Il semaforo lampeggiante: il piccolo grande dramma di Latina

12 Settembre 2025 0 Di Fabio Fanelli

C’è un semaforo a Latina, vicino allo stadio Francioni, che da settimane lampeggia come un faro impazzito, tremolante come un vecchio neon in una sala abbandonata. Una luce incerta che dovrebbe dire “fermati” o “vai”, e invece sembra dire solo “buona fortuna”. Il traffico lì intorno è un ballo senza coreografia: auto, motorini e pedoni si intrecciano come danzatori improvvisati, e ogni giorno qualcuno rischia di uscire con le ossa rotte dall’arena urbana.

Il Comune annuncia: “Attendiamo una scheda elettronica”. Una scheda! Sembra quasi la scusa perfetta di un illusionista: “Guardate qui, il semaforo lampeggia, ma dietro il sipario… presto arriverà la magia!”. Nel frattempo, però, le auto continuano a danzare tra i lampeggiamenti, e oggi il palco ha visto il suo primo incidente, ovviamente.

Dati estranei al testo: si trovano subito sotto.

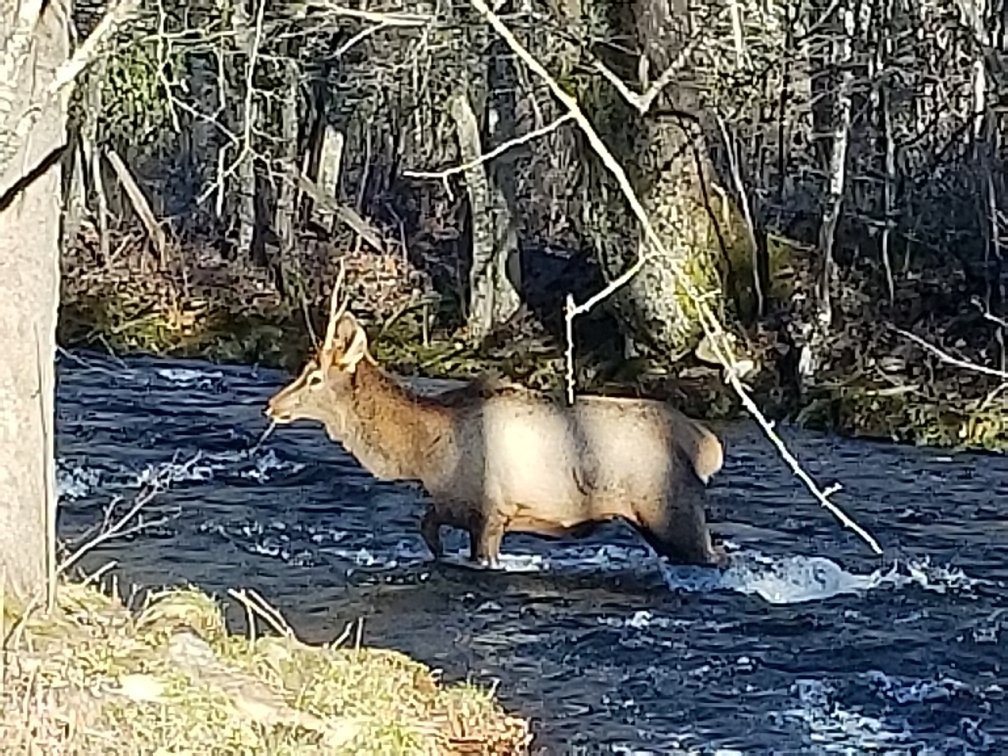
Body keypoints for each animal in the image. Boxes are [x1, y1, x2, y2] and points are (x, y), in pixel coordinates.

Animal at [264, 266, 729, 568]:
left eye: (315, 378)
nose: (272, 405)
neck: (424, 453)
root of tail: (707, 444)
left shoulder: (493, 514)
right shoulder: (452, 506)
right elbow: (427, 531)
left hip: (672, 513)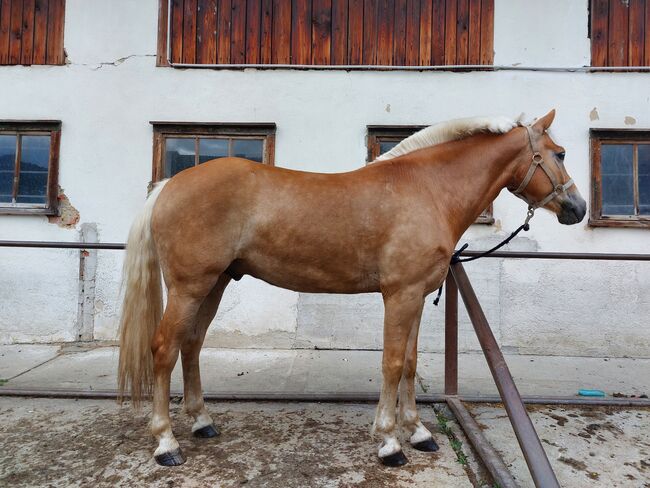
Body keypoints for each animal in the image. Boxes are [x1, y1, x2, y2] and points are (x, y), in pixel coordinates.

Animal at [117, 108, 588, 468]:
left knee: (191, 345)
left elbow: (411, 364)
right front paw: (390, 442)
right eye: (560, 153)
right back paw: (166, 443)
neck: (429, 190)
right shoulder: (399, 295)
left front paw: (418, 432)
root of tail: (170, 185)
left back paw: (202, 422)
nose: (578, 208)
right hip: (189, 287)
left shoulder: (417, 296)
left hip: (212, 285)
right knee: (165, 348)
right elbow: (393, 364)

Non serve indignarsi, serve muoversi. Basta un po’ di presenza, di polizia locale nelle ore di punta, di buon senso: un piccolo gesto che trasformerebbe il caos in ordine, il lampeggio incerto in guida sicura. Latina non chiede miracoli, chiede attenzione, velocità e qualche decisione concreta.

Un semaforo lampeggiante non è solo un semaforo: è un messaggio in bottiglia lanciato in mezzo alla città. Dice: “Attenzione, qui qualcuno deve agire!”. E noi cittadini, tra clacson e nervosismo, speriamo solo che questo messaggio arrivi all’orecchio giusto, a chi può trasformare il lampeggio in luce chiara e sicura.

Dunque, caro Comune, non serve una scheda magica per fare la differenza. Serve un po’ di presenza, un po’ di attenzione e, perché no, un sorriso in più verso chi attraversa ogni giorno strade dove il lampo intermittente del semaforo sembra più un gioco d’azzardo che un invito alla prudenza. Muoviamoci, prima che la danza del caos faccia un’altra vittima.